* Task details
Please copy out the full listing that follows exactly; no picture belongs in the copy.
Data provided section start
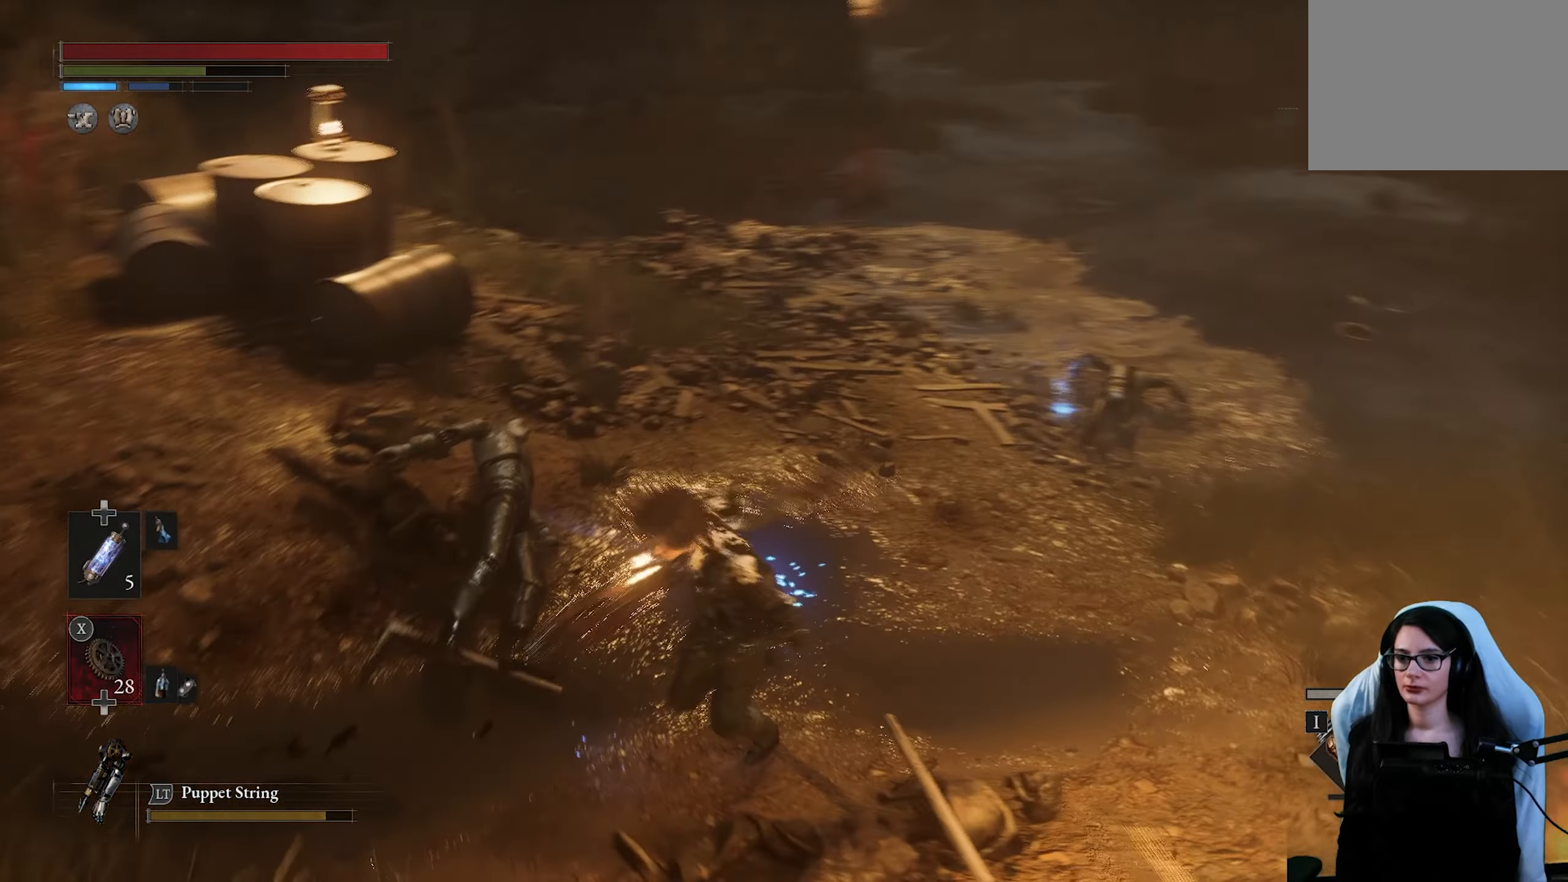
{"buttons": [], "left_stick": "center", "right_stick": "center", "button_events": []}
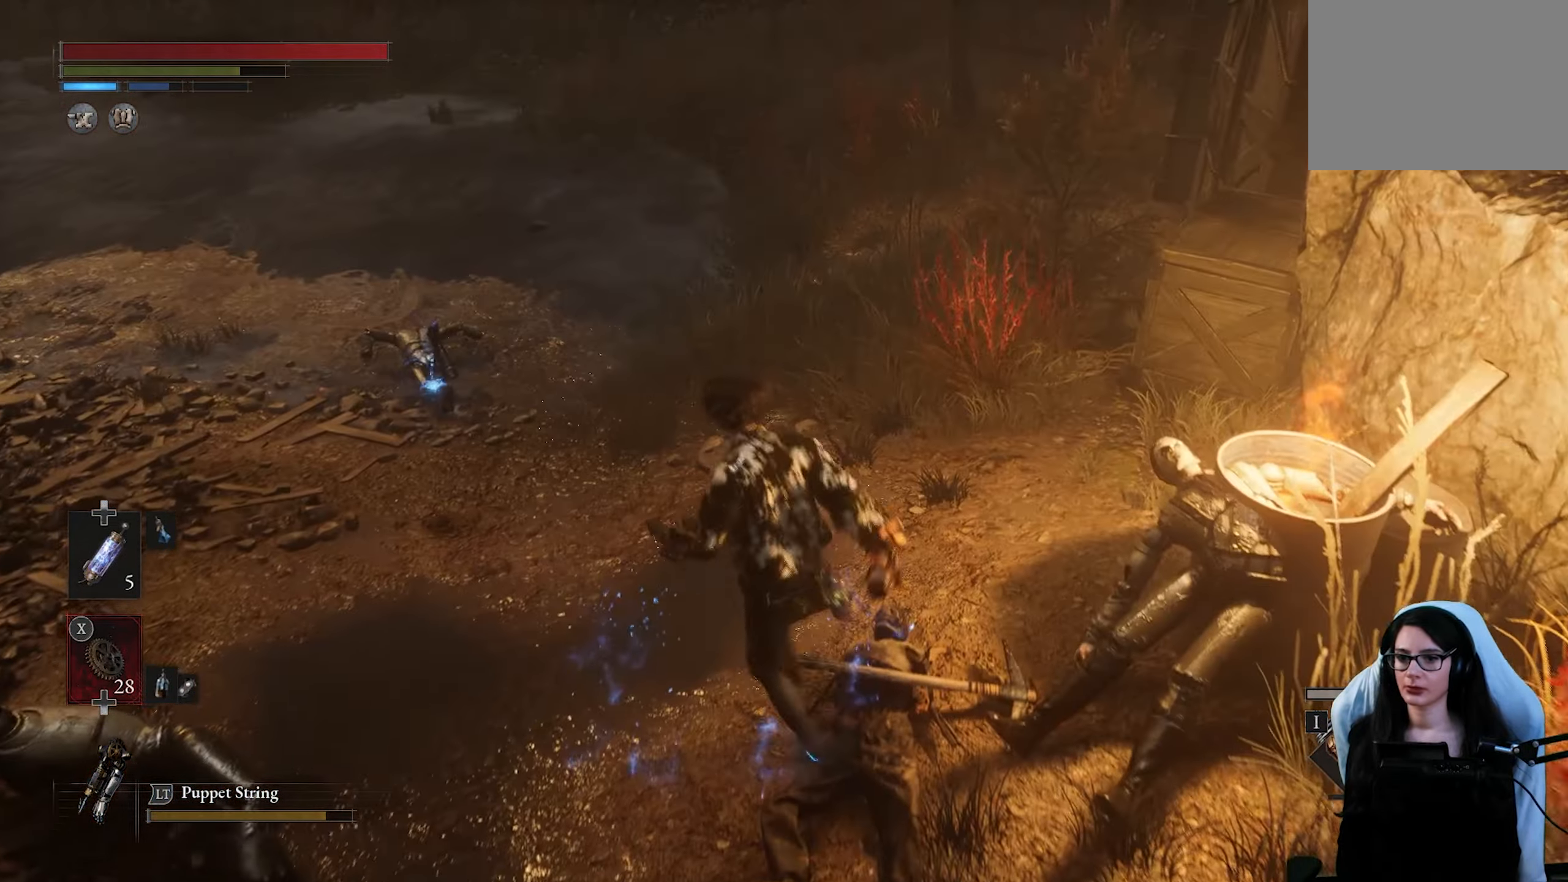
{"buttons": [], "left_stick": "up", "right_stick": "center", "button_events": []}
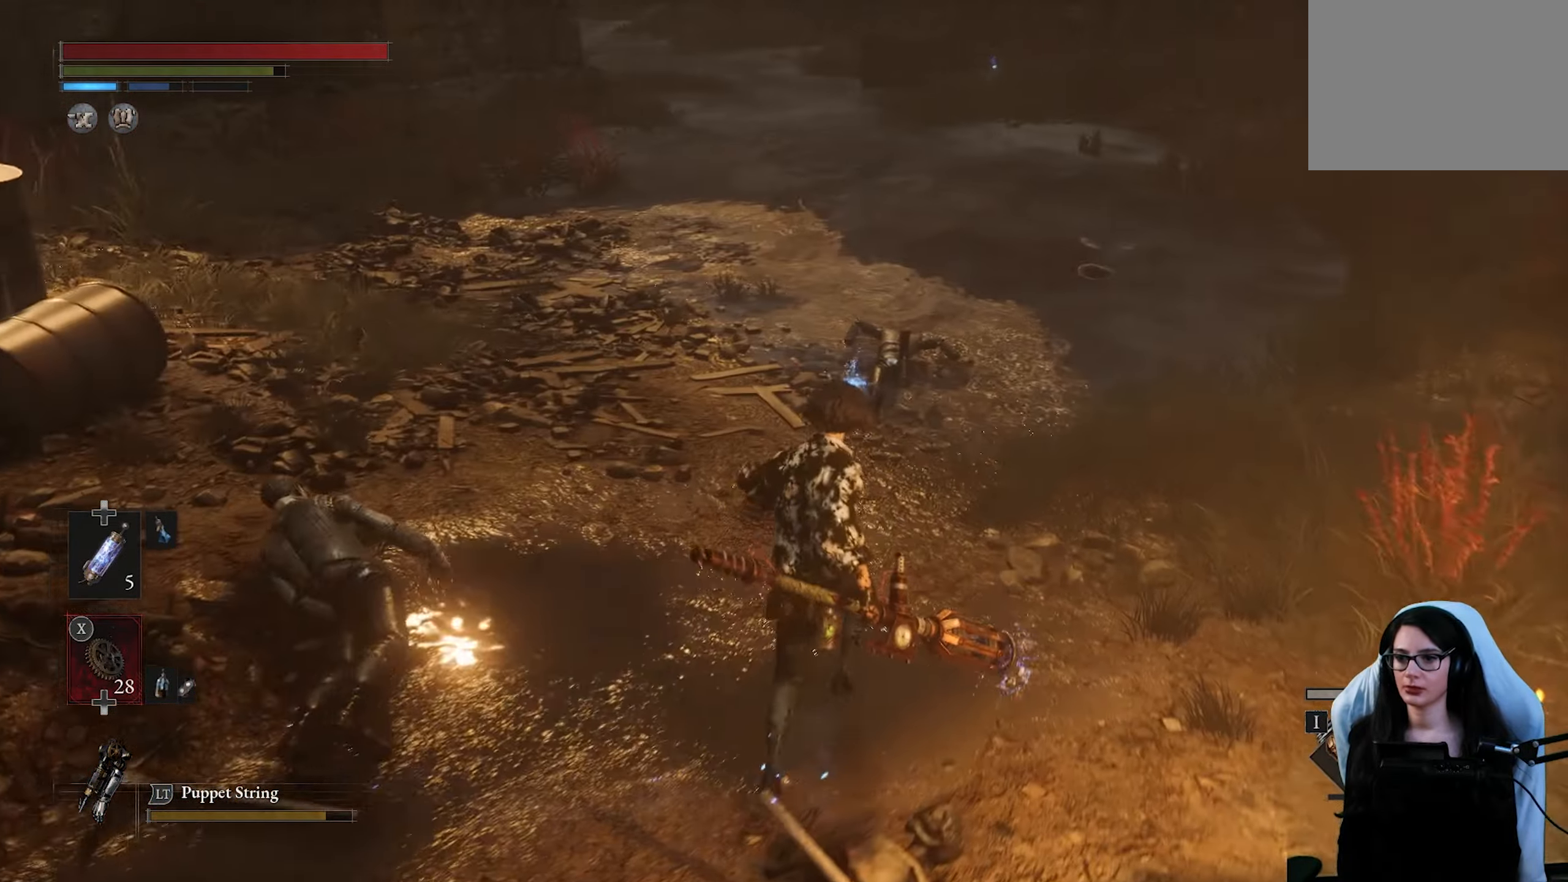
{"buttons": ["CROSS"], "left_stick": "center", "right_stick": "center", "button_events": [[500, "CROSS", "down"]]}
Data provided section end
* Task response
{"buttons": [], "left_stick": "center", "right_stick": "center", "button_events": []}
{"buttons": [], "left_stick": "up", "right_stick": "center", "button_events": []}
{"buttons": ["CROSS"], "left_stick": "center", "right_stick": "center", "button_events": [[500, "CROSS", "down"]]}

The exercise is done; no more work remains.